Determines whether the fields of JSON object will be unpacked into individual columns. Can be one of auto, true or false

Suppose we have a JSON file with these contents:

{"key1":"value1", "key2": "value1"}
{"key1":"value2", "key2": "value2"}
{"key1":"value3", "key2": "value3"}

Reading it with records set to true will result in these table contents:

  key1  | key2
-----------------+
 value1 | value1
 value2 | value2
 value3 | value3

Reading it with records set to false will result in these table contents:

              json
---------------------------------+
 {'key1': value1, 'key2': value1}
 {'key1': value2, 'key2': value2}
 {'key1': value3, 'key2': value3}

If set to auto DuckDB will try to determine the desired behaviour. See DuckDB documentation for more details.

sample_size
default: "20480"

Option to define number of sample objects for automatic JSON type detection. Set to -1 to scan the entire input file

timestampformat
default: "iso"

Specifies the date format to use when parsing timestamps.
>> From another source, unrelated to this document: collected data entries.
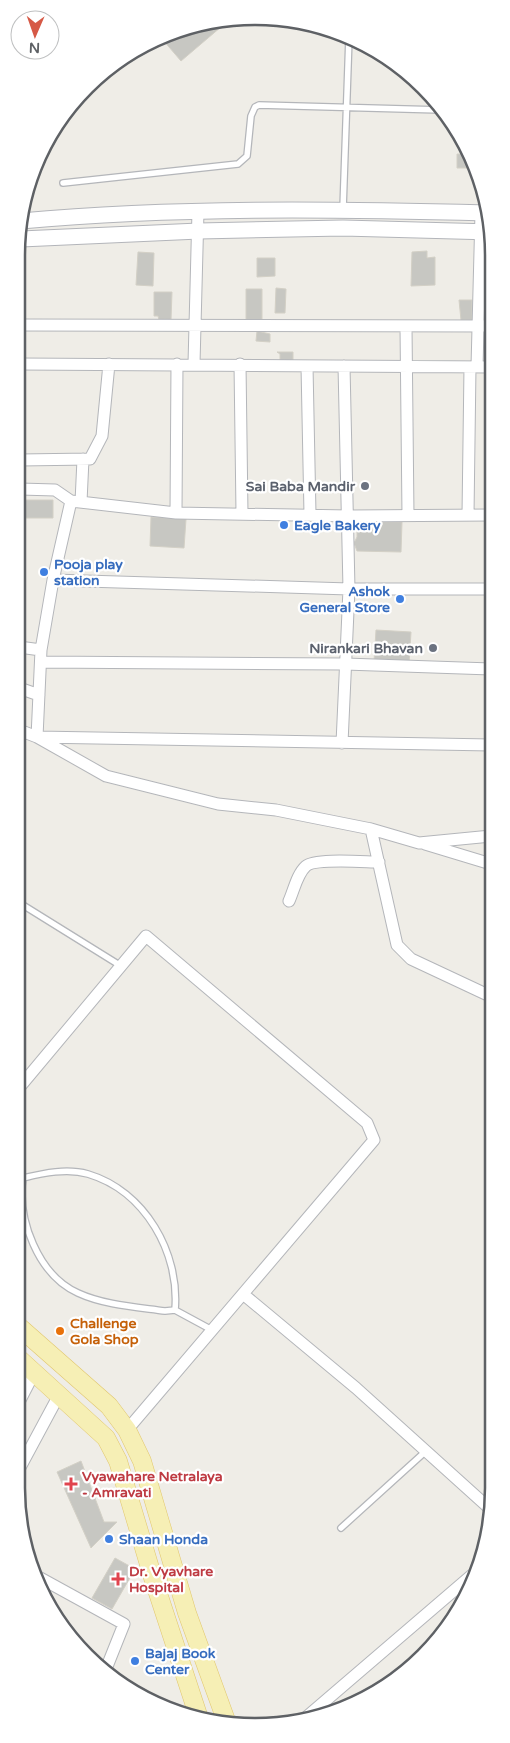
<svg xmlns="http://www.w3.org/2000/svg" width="510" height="1743" viewBox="0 0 510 1743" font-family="'Varela Round',sans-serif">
  <rect width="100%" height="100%" fill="#efede7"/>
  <path fill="#c7c7c2" stroke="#d3d0c6" d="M 208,21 L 228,21 L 181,61 L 163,40 Z
    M 465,144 L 469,150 L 475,168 L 457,168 L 457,154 L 465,154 Z
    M 427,251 L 427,258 L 435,257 L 435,285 L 411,286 L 412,252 Z
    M 138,252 L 154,253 L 153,286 L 136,285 Z
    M 257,258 L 275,258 L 275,276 L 257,277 Z
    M 276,288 L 286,289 L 285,313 L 275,313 Z
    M 246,289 L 262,289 L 262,321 L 246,321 Z
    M 154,292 L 172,292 L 171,320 L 159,320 L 158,316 L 154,316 Z
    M 459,300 L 472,300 L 472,320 L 461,320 Z
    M 257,331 L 270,334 L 270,342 L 256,341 Z
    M 277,352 L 293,352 L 293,363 L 280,363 L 280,354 Z
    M 24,500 L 53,500 L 53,518 L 24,518 Z
    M 151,517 L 186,519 L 184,548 L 150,546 Z
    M 357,522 L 402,522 L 401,552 L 357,551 L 354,543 L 357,537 Z
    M 376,630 L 411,632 L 409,665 L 374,662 Z
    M 81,1461 L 104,1522 L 117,1522 L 91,1548 L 57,1472 Z
    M 115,1558 L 135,1569 L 112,1609 L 92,1598 Z"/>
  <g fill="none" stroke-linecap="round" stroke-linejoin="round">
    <defs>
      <path id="lane" d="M 63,183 L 238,164 L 247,156 L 251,116 L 255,107 L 259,105 L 441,110
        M 343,209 L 349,37
        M 18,902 L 121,966
        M 17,1173 L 23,1178 C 17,1219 38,1275 78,1293 C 104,1305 136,1307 165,1311 L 175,1310 L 212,1330
        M 23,1178 C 44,1173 67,1168 88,1174 C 145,1191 180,1253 175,1310
        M 341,1528 L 426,1451"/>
      <path id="street" d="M 20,325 L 492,326
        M 406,327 L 408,515
        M 20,364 L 491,367
        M 194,364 L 198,211
        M 240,364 L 242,513
        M 307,366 L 310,514
        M 477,367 L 481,213
        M 20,460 L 90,459 L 102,436 L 109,364
        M 20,489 L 55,490 L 71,501 L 176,513 L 349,516 L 491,515
        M 81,502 L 83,459
        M 176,513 L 177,364
        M 468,515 L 470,367
        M 53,580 L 71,501
        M 19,647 L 41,650
        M 41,662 L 345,664 L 491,669
        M 19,688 L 39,695
        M 19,730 L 37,737 L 106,776 L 218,804 L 276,810 L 371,829 L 419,843 L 491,836
        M 342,743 L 349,589 L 344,366
        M 491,745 L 37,737 L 41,650 L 53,580 L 349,589 L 491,589
        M 371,829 L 397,945 L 411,959 L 490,996
        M 425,844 L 491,864
        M 289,901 C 294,890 297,874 306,866 C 315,858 365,862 379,862
        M 18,1089 L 146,936 L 367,1123 L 374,1140 L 127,1430
        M 243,1294 L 356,1388 L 489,1508
        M 17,1406 L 34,1373
        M 16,1475 L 59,1395
        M 33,1574 L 124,1624 L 106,1669
        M 303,1720 L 472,1575"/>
      <path id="secondary" d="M 21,221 C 176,207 332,209 488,213
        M 21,239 L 199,231 L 343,228 L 492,232"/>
      <path id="primary" d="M 17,1325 L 109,1406 L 127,1430 L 142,1461 L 187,1613 L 227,1723
        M 17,1357 L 106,1438 L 118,1461 L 153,1578 L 198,1715"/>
    </defs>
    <use href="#lane" stroke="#b4b6ba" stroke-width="8"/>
    <use href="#street" stroke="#b4b6ba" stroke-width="13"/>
    <use href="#secondary" stroke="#b3b5ba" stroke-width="17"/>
    <use href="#primary" stroke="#e2c76d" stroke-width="19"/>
    <use href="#lane" stroke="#fff" stroke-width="5.5"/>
    <use href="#street" stroke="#fff" stroke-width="11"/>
    <use href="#secondary" stroke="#fff" stroke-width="15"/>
    <use href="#primary" stroke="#f6efb5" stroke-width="18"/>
  </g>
  <g fill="#6b7280" stroke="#fff" stroke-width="2">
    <circle cx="365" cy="486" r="5"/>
    <circle cx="433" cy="648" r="5"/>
  </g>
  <g fill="#3f7fe0" stroke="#fff" stroke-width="2">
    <circle cx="284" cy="525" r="5"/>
    <circle cx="44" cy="572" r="5"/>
    <circle cx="400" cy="599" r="5"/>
    <circle cx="109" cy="1539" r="5"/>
    <circle cx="135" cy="1661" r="5"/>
  </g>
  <circle fill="#e8710a" stroke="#fff" stroke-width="2" cx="60" cy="1331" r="5"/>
  <g fill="#e0444e" stroke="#fff" stroke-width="2">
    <path d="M68.5 1476.5h5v5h5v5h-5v5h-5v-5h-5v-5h5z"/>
    <path d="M115.5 1571.5h5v5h5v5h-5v5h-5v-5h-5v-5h5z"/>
  </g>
  <g text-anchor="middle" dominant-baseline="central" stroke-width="4.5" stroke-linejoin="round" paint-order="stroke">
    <g font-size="14" font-weight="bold" fill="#5b616d" stroke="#fff" text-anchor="end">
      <text x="355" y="486">Sai Baba Mandir</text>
      <text x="423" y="648">Nirankari Bhavan</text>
    </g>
    <g font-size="14" font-weight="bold" fill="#366cbe" stroke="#fff" text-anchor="start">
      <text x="294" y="525">Eagle Bakery</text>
      <text x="54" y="564">Pooja play<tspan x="54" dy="16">station</tspan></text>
      <text x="390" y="591" text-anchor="end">Ashok<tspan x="390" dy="16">General Store</tspan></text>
      <text x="119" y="1539">Shaan Honda</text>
      <text x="145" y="1653">Bajaj Book<tspan x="145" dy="16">Center</tspan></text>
    </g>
    <g font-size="14" font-weight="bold" fill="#c56008" stroke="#fff" text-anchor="start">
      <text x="70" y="1323">Challenge<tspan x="70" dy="16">Gola Shop</tspan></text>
    </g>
    <g font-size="14" font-weight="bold" fill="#be3a42" stroke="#fff" text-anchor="start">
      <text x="82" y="1476">Vyawahare Netralaya<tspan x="82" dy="16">- Amravati</tspan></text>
      <text x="129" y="1571">Dr. Vyavhare<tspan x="129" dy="16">Hospital</tspan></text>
    </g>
  </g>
  <path d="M0 0H510V1743H0ZM255 25H255A230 230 0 0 1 485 255V1488A230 230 0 0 1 255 1718H255A230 230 0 0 1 25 1488V255A230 230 0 0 1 255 25Z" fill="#fff" fill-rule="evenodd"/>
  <path fill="none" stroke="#5e6165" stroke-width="2.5" d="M255 25H255A230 230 0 0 1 485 255V1488A230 230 0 0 1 255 1718H255A230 230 0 0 1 25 1488V255A230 230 0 0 1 255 25Z"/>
  <g transform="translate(35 35) rotate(182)"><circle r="24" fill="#ffffff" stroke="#bfc0c1"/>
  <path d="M0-4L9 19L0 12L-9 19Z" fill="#d65946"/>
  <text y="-8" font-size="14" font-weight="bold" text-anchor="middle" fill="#5e6165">N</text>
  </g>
</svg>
See Date Format

union_by_name
default: "false"

Whether the schema’s of multiple JSON files should be unified.

Multiple JSON Files

To treat multiple JSON files as a single table, their paths should be passed in as a comma-separated string.

CREATE FOREIGN TABLE json_table ()
SERVER json_server
OPTIONS (
    files '/path/to/file1.json, /path/to/file2.json'
);

To treat a directory of JSON files as a single table, the glob pattern should be used.

CREATE FOREIGN TABLE json_table ()
SERVER json_server
OPTIONS (
    files '/folder/*.json',
);

The glob pattern can also be used to read all JSON files from multiple directories.

CREATE FOREIGN TABLE json_table ()
SERVER json_server
OPTIONS (
    files '/folder1/*.json, /folder2/*.json'
);

Cloud Object Stores

The object stores documentation explains how to provide secrets and other credentials for JSON files stored in object stores like S3.